Saturday, September 17, 2016

optical bromide

Podcasts are fun!  Podcasts are cool!  I was going to start a podcast, but I never got around to it.  My feelings on the subject were something like this:


I don't want to be Just Another White Person!  So, that was a good excuse to find something else to do.  Perhaps someday I will return to the idea.  I have the equipment (voice, fancy microphone), and a friend willing to join in who is only half-white, and may therefore lend me some much-needed legitimacy.

Today, I submit to you the introduction statement I prepared for my podcast, which never even had a name.  It exists merely as a supposition, but I think it could have gone somewhere.

MY EPHEMERAL PODCAST INTRODUCTION

When I was a child, there was a game I would play in my own head.  I would sit or stand quietly, and I’d close my eyes, and I’d feel myself float away, up and up, away from the ground, and the air, and the colors, and the light – up until I was infinitely high above it all.  I’d be so far away from everything, I’d shut off each of my senses, one by one, until finally I’d gently bump into this indistinct bubble of…nothing.  I would touch it and lose myself, drifting away into the sensation of emptiness, letting my personality sublimate into a boundless ocean of nothing.  I’d always snap out of it after a few seconds, but the goal of the game was to see how long I could maintain that state – it was never very long.

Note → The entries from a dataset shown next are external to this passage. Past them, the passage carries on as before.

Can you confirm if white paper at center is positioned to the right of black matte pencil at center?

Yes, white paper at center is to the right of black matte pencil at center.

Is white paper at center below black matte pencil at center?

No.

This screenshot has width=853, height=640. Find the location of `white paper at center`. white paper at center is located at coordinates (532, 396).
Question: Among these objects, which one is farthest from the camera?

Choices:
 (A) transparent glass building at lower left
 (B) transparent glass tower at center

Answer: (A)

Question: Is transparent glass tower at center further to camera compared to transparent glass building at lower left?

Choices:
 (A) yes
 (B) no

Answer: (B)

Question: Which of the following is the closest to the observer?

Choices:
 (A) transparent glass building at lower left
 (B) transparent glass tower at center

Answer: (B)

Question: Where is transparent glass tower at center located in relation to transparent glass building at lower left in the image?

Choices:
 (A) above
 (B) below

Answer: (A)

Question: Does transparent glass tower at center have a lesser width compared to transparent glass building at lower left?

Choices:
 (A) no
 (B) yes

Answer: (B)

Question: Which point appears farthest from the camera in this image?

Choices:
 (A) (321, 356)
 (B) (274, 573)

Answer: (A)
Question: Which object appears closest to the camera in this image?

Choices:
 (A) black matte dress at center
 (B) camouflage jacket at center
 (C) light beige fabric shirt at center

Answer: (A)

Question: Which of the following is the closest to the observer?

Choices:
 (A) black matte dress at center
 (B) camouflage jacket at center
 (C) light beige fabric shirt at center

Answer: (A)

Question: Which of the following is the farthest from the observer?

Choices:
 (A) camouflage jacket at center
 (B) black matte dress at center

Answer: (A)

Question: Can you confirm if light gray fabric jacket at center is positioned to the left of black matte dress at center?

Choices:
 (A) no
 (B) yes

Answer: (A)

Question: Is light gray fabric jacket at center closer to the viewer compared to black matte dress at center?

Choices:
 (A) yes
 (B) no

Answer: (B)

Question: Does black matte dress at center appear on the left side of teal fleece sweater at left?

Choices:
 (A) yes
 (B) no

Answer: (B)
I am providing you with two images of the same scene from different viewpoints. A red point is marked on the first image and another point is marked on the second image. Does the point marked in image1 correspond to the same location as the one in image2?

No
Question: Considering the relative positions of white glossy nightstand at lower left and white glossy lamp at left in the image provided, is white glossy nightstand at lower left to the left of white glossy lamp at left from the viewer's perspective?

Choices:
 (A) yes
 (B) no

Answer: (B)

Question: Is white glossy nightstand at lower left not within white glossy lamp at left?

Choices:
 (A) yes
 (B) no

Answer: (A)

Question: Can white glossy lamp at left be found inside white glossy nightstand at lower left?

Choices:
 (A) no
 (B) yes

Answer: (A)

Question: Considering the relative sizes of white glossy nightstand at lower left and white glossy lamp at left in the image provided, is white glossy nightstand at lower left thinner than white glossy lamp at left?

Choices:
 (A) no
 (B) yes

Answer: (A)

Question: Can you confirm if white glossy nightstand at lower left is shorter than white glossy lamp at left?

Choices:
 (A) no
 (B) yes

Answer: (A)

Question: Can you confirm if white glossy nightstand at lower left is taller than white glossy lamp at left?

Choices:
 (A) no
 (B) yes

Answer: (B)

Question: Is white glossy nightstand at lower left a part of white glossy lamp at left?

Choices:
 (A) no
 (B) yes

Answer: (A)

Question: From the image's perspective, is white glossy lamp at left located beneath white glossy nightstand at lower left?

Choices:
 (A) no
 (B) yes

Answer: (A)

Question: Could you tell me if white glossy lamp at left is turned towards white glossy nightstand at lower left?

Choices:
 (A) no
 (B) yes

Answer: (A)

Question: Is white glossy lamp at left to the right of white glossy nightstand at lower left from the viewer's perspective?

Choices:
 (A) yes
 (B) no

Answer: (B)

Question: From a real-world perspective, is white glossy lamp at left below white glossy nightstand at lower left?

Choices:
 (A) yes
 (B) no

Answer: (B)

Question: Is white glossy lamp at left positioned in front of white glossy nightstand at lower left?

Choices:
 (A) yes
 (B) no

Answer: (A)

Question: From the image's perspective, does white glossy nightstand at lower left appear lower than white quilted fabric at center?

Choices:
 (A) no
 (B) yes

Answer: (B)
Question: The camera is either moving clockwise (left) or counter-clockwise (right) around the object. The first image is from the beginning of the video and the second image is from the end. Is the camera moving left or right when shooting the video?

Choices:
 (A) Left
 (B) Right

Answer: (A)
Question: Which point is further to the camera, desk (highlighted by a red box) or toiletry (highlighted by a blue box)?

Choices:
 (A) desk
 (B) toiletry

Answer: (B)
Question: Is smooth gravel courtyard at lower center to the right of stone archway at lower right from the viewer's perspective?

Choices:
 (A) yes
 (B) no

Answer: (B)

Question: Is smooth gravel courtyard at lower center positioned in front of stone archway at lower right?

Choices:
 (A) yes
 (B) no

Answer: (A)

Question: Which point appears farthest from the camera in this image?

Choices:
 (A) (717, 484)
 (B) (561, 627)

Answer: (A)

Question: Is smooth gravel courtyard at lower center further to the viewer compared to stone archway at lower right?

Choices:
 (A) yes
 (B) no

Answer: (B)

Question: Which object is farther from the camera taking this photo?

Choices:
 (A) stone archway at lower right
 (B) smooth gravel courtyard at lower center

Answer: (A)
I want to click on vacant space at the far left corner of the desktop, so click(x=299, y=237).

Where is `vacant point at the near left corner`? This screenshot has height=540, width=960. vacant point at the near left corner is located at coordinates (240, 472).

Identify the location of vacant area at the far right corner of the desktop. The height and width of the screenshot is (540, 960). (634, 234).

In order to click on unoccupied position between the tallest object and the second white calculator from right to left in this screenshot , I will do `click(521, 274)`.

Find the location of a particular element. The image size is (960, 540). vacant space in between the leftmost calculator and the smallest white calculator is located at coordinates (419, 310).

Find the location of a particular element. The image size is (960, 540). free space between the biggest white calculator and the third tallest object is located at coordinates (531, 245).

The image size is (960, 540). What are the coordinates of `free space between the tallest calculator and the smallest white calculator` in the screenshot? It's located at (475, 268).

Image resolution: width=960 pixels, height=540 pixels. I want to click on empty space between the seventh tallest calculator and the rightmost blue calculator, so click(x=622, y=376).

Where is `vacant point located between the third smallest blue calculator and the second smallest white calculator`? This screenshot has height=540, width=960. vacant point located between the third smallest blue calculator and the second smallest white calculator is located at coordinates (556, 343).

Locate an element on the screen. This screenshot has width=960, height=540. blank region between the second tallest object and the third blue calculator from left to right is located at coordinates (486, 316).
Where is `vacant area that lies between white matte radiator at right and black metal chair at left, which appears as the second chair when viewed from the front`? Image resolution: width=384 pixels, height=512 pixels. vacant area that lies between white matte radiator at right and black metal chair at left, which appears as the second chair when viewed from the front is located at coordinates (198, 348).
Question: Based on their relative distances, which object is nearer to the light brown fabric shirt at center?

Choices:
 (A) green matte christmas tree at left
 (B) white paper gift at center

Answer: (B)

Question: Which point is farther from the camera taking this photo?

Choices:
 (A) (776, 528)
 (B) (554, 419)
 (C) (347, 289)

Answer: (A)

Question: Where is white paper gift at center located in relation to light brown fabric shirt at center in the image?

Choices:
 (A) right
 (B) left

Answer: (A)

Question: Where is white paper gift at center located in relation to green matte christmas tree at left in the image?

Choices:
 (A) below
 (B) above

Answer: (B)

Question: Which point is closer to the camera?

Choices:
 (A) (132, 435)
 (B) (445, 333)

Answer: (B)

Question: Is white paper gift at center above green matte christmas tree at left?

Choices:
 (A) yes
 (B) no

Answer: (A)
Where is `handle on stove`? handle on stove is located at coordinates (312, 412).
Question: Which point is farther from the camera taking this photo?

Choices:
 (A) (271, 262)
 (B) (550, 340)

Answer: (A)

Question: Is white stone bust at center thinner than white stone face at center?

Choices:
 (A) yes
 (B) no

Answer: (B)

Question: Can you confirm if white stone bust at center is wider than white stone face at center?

I started playing this game when I was about seven years old, well before I could have fathomed that it might have any meaning.  I asked my mom about it once, and she told me that I was a weird kid, which was true.  It wasn’t an escape, or a meditation, or anything – it was just different, a fun game to try from time to time.

I imagine that I understand how a character in a film might feel if you imbued her with some agency.  A film character is not a person, but our minds turn them into people, much as they create personifications of the actual people we meet in our lives.  If I were to meet you, and we were to spend several hours talking and getting to know one another, each of us would walk away with a more-or-less clear picture of a person who stood for the individual we had just met.  But, inevitably, our conceptions of each other would be vastly different from each of our conceptions of ourselves.  Getting the full measure of a person takes years of attention; even then, there will always be some things that remain stubbornly locked away.  Even at that point, in our minds we merely carry a well-realized impersonation of the individual in question.

Because a character in cinema looks like a person, sounds like a person, and acts like a person, we fit that portrayal into the space in our minds we reserve for people.  We assign emotions, habits, and a personality to that deliberate conglomeration of facial expressions, gestures, costume, context, and lines.  We allow ourselves to be tricked into believing in the existence of such a person, so that we can be emotionally invested in what happens to her.  We let ourselves believe in her reality as a person, including treating her as though she has the capacity to make choices.  But she does not.  Everything she experiences and does is predetermined by the writer and director.

But, if you were to grant a character the power to stop and think about her situation, to give her life, then something very peculiar would occur.  Much like how we can never fully see into the hearts of others, the camera never fully perceives a particular scene.  The field of view is limited, the aperture points in one direction, and something is always missed, no matter how wildly the perspective changes.  Film presents a flat world and asks us to believe it has depth – we supply whatever sits outside the frame from within our own minds.

And so, a film character brought to life would soon realize how much is missing from the world around her.  She would search and, unable to find what does not exist, reach out for something more.  She would perceive the invisibly soft limit of her world in the form of the screen – she would feel that her reality only extends as far as she can perceive, and beyond that lay nothing but a great emptiness.  She may be hopeful.  She may be afraid.  She may find herself wishing that she had never woken up from the endless dream of her simpler life at all.

Whatever her reaction, she wouldn’t be able to touch the screen forever.  That would be a pretty boring movie to watch.  She would eventually have to return to her routine, and try to hold on to that sensation, that connection to whatever lies beyond, which she somehow knows is more real than her world, and contains the Truth.

There is a very famous quote often attributed to the French director Jean-Luc Godard that goes, “film is truth 24 times a second, and every cut is a lie.”  Another quote, by American director Brian de Palma, has it the other way:  “the camera lies 24 times per second.”

If two directors of the highest regard can come to such an opposite understanding of the nature of their medium, what hope do we have to make any sense out of it?  Roger Ebert considered the above contradiction, and tossed in a third perspective, pointing out Picasso’s view that “art is a lie that tells the truth.”  That was Ebert’s clever little way of admitting that he had no idea who was right, or even if anybody could be right, and I find myself in the same boat.  Neither am I equipped to serve up a metaphysical discussion on the nature of truth, whether lies can ever serve the truth, or whether directorial intent makes a difference to the honesty of cinema.


My goal is to tell you why movies are important to me.  From that, you can draw your own conclusions.